A frequência escolar é massiça e, no entanto, isso por si só não pode fazer do Brasil um país rico. O que criará riqueza e aumento da rendimento será o crescimento de nível geral da aprendizagem, medido por padrões internacionais.Este é há muitos anos o grande desafio das autoridades do país, onde 60% da população com mais de 50 anos é considerada analfabeta funcional.

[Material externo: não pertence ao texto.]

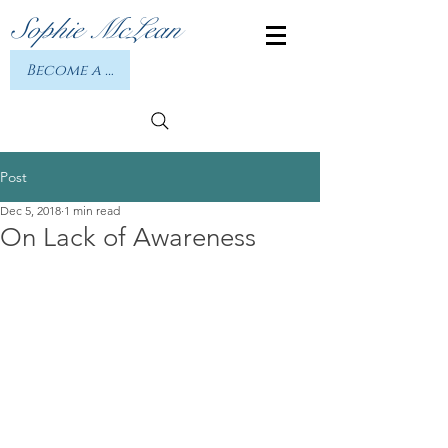
Sophie McLean
Become a member or Log In
Post
Dec 5, 2018
1 min read
On Lack of Awareness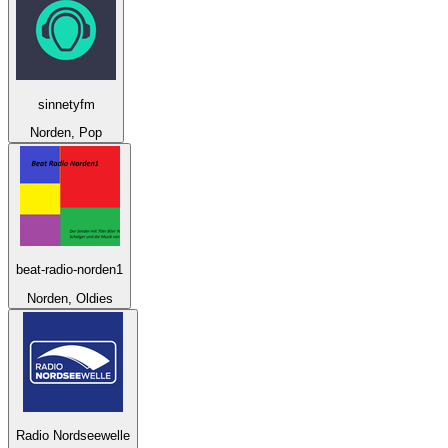
sinnetyfm
Norden, Pop
beat-radio-norden1
Norden, Oldies
Radio Nordseewelle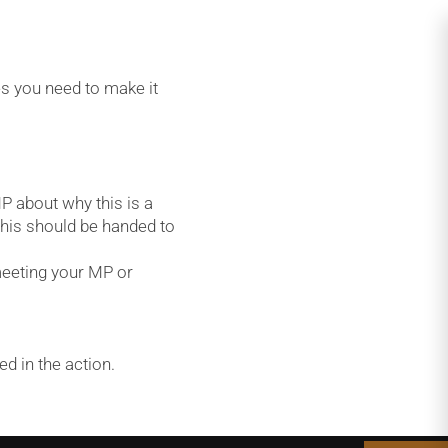
s you need to make it
P about why this is a
This should be handed to
meeting your MP or
d in the action.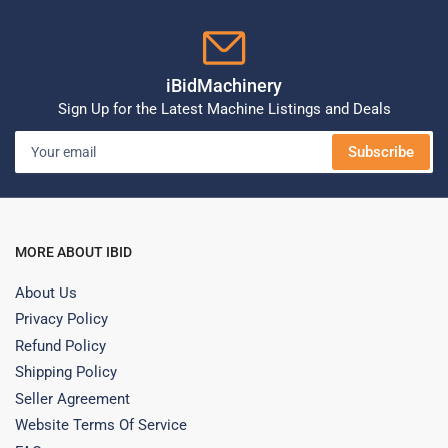
iBidMachinery
Sign Up for the Latest Machine Listings and Deals
Your
Subscribe
email
MORE ABOUT IBID
About Us
Privacy Policy
Refund Policy
Shipping Policy
Seller Agreement
Website Terms Of Service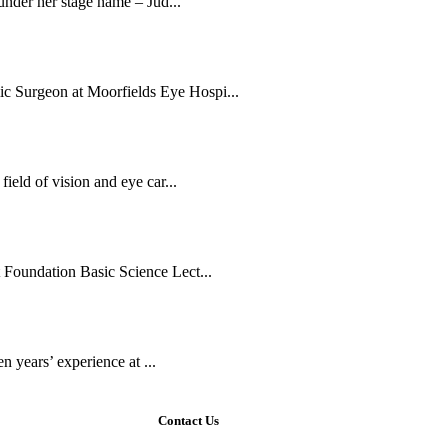
 under her stage name – Jud...
c Surgeon at Moorfields Eye Hospi...
ield of vision and eye car...
 Foundation Basic Science Lect...
en years’ experience at ...
Contact Us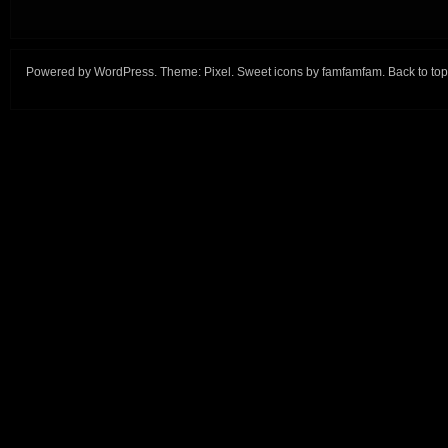
Powered by
WordPress
. Theme:
Pixel
. Sweet icons by
famfamfam
.
Back to top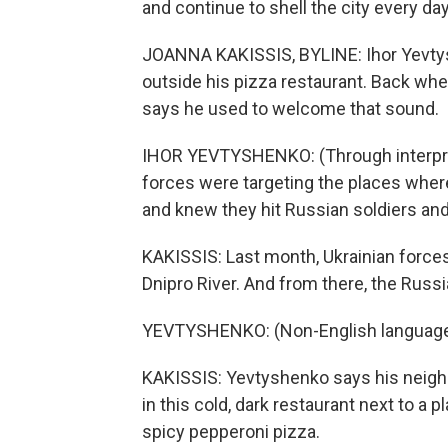
and continue to shell the city every day
JOANNA KAKISSIS, BYLINE: Ihor Yevty
outside his pizza restaurant. Back wh
says he used to welcome that sound.
IHOR YEVTYSHENKO: (Through interprete
forces were targeting the places whe
and knew they hit Russian soldiers a
KAKISSIS: Last month, Ukrainian forces
Dnipro River. And from there, the Russ
YEVTYSHENKO: (Non-English language
KAKISSIS: Yevtyshenko says his neighb
in this cold, dark restaurant next to a p
spicy pepperoni pizza.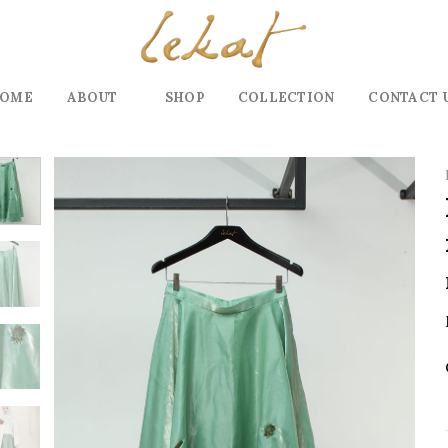
OME
ABOUT
SHOP
COLLECTION
CONTACT 
Add to
wishlist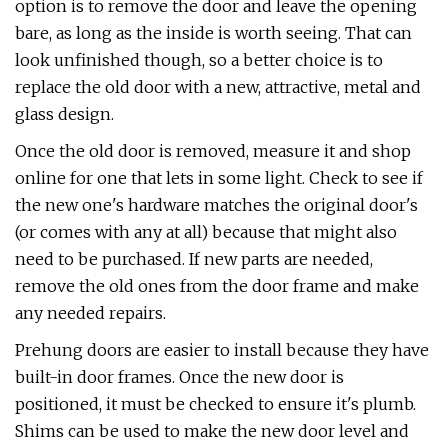
option is to remove the door and leave the opening
bare, as long as the inside is worth seeing. That can
look unfinished though, so a better choice is to
replace the old door with a new, attractive, metal and
glass design.
Once the old door is removed, measure it and shop
online for one that lets in some light. Check to see if
the new one's hardware matches the original door's
(or comes with any at all) because that might also
need to be purchased. If new parts are needed,
remove the old ones from the door frame and make
any needed repairs.
Prehung doors are easier to install because they have
built-in door frames. Once the new door is
positioned, it must be checked to ensure it's plumb.
Shims can be used to make the new door level and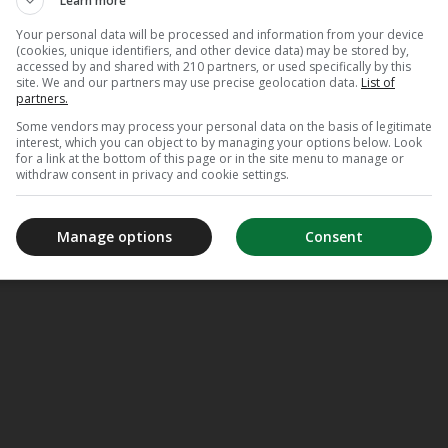
Learn more
Your personal data will be processed and information from your device
(cookies, unique identifiers, and other device data) may be stored by,
accessed by and shared with 210 partners, or used specifically by this
site. We and our partners may use precise geolocation data.
List of
partners.
Some vendors may process your personal data on the basis of legitimate
interest, which you can object to by managing your options below. Look
for a link at the bottom of this page or in the site menu to manage or
withdraw consent in privacy and cookie settings.
Manage options
Consent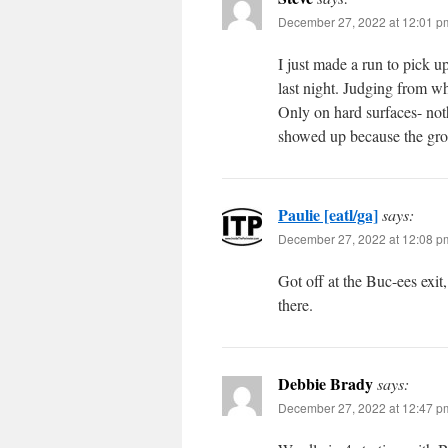
December 27, 2022 at 12:01 p
I just made a run to pick u
last night. Judging from wh
Only on hard surfaces- not
showed up because the gro
Paulie [eatl/ga]
says:
December 27, 2022 at 12:08 p
Got off at the Buc-ees exit,
there.
Debbie Brady
says:
December 27, 2022 at 12:47 p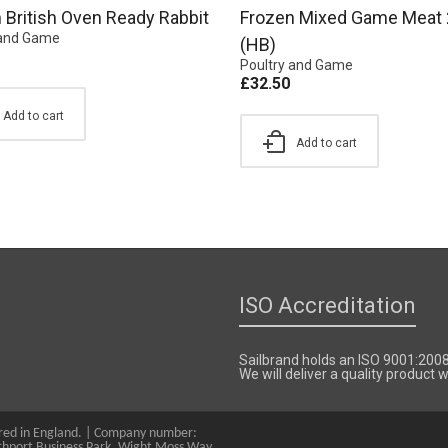
 British Oven Ready Rabbit
Frozen Mixed Game Meat 
 and Game
(HB)
Poultry and Game
£
32.50
Add to cart
Add to cart
ISO Accreditation
Sailbrand holds an ISO 9001:200
We will deliver a quality product
tered in England. | Company number:
hport Business Park, Wight Moss Way,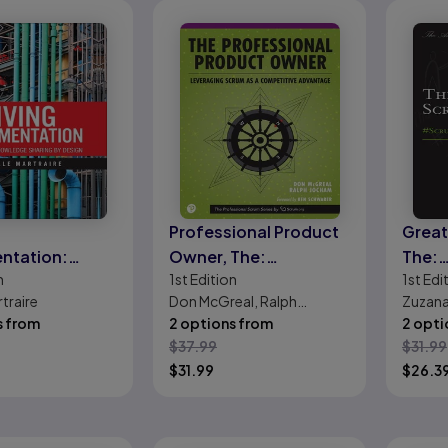
Professional Product
Great
ntation:
Owner, The:
The:
n
1st
Edition
1st
Edi
uous
Leveraging Scrum as a
#Scr
rtraire
Don McGreal, Ralph
Zuzan
ge Sharing by
Competitive
s from
Jocham
2 options from
2 opti
Advantage
$
37.99
$
31.99
$
31.99
$
26.3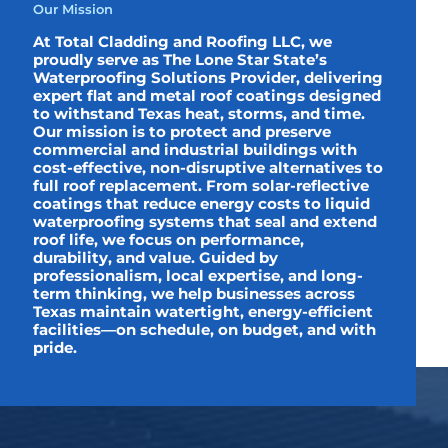
Our Mission
At Total Cladding and Roofing LLC, we
proudly serve as The Lone Star State’s
Waterproofing Solutions Provider, delivering
expert flat and metal roof coatings designed
to withstand Texas heat, storms, and time.
Our mission is to protect and preserve
commercial and industrial buildings with
cost-effective, non-disruptive alternatives to
full roof replacement. From solar-reflective
coatings that reduce energy costs to liquid
waterproofing systems that seal and extend
roof life, we focus on performance,
durability, and value. Guided by
professionalism, local expertise, and long-
term thinking, we help businesses across
Texas maintain watertight, energy-efficient
facilities—on schedule, on budget, and with
pride.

Meirelles, não pede uma “renovação” do ensino no país e chega a propor uma “mudança revolucionária” na prática. Para ele, para que os brasileiros adquiram um nível de conhecimento escolar que lhes permita aumentar a sua riqueza, o ensino actual, que já se sabe que não funciona, deve mudar. O ensino deve “abandonar as práticas excessivamente teóricas. O modo de ensino teórico, repetitivo e baseado na memória deve ser completamente substituído por um ensino interactivo, em consonância com os hábitos dos jovens de hoje. Um ensino que faça uso de técnicas que favoreçam o entendimento da matemática, das ciências e da linguagem.” O Brasil deve transformar a velha maneira de ensinar. Hoje é mais fácil alfabetizar uma criança com um computador do que com o quadro-negro clássico e frio. Ou ensinar matemática usando a Internet. Contudo, isso supõe um grande esforço do governo, que deve investir massivamente em equipamentos modernos como computadores, laboratórios e bibliotecas virtuais e na preparação urgente do exército de um milhão e meio de professores, mal pagos e, eles próprios, pouco escolarizados. E em algo fundamental de que o Brasil carece gravemente: o tempo de permanência dos alunos do ensino fundamental na escola. A percentagem alcança o máximo de 65% nas regiões mais desenvolvidas e em outras não chega a 50%, ao passo que a média mundial é de 88%.. A essência do seu artigo é que para que o país se converta num país de ricos, a revolução educativa significa que o “grande salto da produtividade do Brasil, capaz de gerar riqueza e reduzir a desigualdade atual passa não só pelos investimentos em infraestrutura e pelas reformas políticas, mas principalmente pelo aumento da eficácia do processo educativo”.

Portugal está numa situação diferente, mas muito do que Meirelles preconiza para o seu país, se aplicaria aqui. Sobretudo o ensino superior precisava de uma reforma radical – Em larga percentagem, destina-se a produzir licenciados, mestres, doutores, sem que isso constitua qualquer vantagem para o país. É o que se chama “trabalhar para a estatísticas”.